**Assignment**
Nothing but the lines from the one containing "67 281 4.51" through the final line of the data should be repeated, and each must be exact.

**Extracted records**
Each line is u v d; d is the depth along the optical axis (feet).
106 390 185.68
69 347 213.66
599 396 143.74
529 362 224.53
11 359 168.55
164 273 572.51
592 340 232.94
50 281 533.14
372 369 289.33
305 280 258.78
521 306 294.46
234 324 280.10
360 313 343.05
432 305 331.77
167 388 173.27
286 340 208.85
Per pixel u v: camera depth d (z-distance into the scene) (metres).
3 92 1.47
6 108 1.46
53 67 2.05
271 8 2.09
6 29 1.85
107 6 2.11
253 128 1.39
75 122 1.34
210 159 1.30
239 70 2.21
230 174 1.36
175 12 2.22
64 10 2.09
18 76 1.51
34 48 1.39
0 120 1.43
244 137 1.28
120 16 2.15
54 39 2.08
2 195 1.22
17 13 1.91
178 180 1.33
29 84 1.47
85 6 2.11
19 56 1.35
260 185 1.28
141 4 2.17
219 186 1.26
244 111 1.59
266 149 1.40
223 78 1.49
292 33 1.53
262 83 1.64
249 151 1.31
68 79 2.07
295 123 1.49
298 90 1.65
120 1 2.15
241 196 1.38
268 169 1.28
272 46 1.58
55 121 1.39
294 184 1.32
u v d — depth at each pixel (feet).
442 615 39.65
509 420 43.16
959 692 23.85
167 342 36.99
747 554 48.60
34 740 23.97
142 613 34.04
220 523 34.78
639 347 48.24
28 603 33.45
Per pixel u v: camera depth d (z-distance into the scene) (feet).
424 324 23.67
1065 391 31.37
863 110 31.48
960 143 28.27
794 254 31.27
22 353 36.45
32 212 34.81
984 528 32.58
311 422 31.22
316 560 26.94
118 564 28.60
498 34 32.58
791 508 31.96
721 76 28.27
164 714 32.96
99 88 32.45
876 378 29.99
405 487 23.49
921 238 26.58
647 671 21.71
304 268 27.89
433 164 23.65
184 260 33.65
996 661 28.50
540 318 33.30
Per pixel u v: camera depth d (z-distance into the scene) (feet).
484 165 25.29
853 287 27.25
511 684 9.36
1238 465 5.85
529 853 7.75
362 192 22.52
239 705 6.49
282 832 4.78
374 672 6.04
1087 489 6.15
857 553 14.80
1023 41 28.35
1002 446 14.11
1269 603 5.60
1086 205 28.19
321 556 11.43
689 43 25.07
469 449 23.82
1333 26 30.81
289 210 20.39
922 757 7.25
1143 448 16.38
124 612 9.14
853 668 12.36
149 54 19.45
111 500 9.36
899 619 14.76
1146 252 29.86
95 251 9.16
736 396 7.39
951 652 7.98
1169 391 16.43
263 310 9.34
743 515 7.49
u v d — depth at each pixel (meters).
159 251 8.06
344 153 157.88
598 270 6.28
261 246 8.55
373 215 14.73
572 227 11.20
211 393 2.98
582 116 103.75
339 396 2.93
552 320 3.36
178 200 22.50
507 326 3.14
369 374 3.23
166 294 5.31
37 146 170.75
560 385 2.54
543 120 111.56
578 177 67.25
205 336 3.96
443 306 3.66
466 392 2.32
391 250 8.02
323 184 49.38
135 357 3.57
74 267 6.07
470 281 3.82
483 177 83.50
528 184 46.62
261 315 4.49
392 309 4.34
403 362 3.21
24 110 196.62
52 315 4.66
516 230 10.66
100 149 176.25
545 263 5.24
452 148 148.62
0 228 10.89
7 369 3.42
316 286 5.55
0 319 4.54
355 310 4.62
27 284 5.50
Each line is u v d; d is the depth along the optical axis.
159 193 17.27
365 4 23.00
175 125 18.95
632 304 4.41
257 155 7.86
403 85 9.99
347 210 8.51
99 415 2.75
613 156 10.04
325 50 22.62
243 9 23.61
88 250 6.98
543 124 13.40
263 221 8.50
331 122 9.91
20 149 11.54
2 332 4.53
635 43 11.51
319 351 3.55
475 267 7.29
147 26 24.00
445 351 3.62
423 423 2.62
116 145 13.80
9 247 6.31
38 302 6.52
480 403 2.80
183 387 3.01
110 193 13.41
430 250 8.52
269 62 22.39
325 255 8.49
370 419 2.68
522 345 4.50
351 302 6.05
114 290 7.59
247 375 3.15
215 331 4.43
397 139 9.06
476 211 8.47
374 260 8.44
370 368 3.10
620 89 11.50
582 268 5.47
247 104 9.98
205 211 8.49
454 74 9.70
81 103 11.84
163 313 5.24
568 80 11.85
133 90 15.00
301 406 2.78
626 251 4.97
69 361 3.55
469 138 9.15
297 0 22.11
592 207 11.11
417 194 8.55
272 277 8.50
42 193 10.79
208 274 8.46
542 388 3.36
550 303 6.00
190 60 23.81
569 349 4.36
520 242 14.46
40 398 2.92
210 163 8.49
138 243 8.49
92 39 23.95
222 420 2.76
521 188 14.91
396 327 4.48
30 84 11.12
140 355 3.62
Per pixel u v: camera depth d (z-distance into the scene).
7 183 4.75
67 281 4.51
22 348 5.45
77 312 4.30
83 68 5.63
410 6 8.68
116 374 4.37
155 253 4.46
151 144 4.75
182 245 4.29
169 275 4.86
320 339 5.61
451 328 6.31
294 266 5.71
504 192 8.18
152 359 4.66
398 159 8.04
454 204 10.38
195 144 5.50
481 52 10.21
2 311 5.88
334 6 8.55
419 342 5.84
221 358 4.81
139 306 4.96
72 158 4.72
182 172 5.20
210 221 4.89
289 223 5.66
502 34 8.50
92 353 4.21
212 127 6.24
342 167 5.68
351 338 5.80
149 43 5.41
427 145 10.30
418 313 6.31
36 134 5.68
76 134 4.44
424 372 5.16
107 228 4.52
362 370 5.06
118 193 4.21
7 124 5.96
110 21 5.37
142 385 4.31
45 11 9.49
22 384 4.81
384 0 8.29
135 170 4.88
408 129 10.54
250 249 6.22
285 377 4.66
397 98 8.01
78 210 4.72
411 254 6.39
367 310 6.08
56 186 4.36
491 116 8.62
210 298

**Output for this exercise**
67 281 4.51
22 348 5.45
77 312 4.30
83 68 5.63
410 6 8.68
116 374 4.37
155 253 4.46
151 144 4.75
182 245 4.29
169 275 4.86
320 339 5.61
451 328 6.31
294 266 5.71
504 192 8.18
152 359 4.66
398 159 8.04
454 204 10.38
195 144 5.50
481 52 10.21
2 311 5.88
334 6 8.55
419 342 5.84
221 358 4.81
139 306 4.96
72 158 4.72
182 172 5.20
210 221 4.89
289 223 5.66
502 34 8.50
92 353 4.21
212 127 6.24
342 167 5.68
351 338 5.80
149 43 5.41
427 145 10.30
418 313 6.31
36 134 5.68
76 134 4.44
424 372 5.16
107 228 4.52
362 370 5.06
118 193 4.21
7 124 5.96
110 21 5.37
142 385 4.31
45 11 9.49
22 384 4.81
384 0 8.29
135 170 4.88
408 129 10.54
250 249 6.22
285 377 4.66
397 98 8.01
78 210 4.72
411 254 6.39
367 310 6.08
56 186 4.36
491 116 8.62
210 298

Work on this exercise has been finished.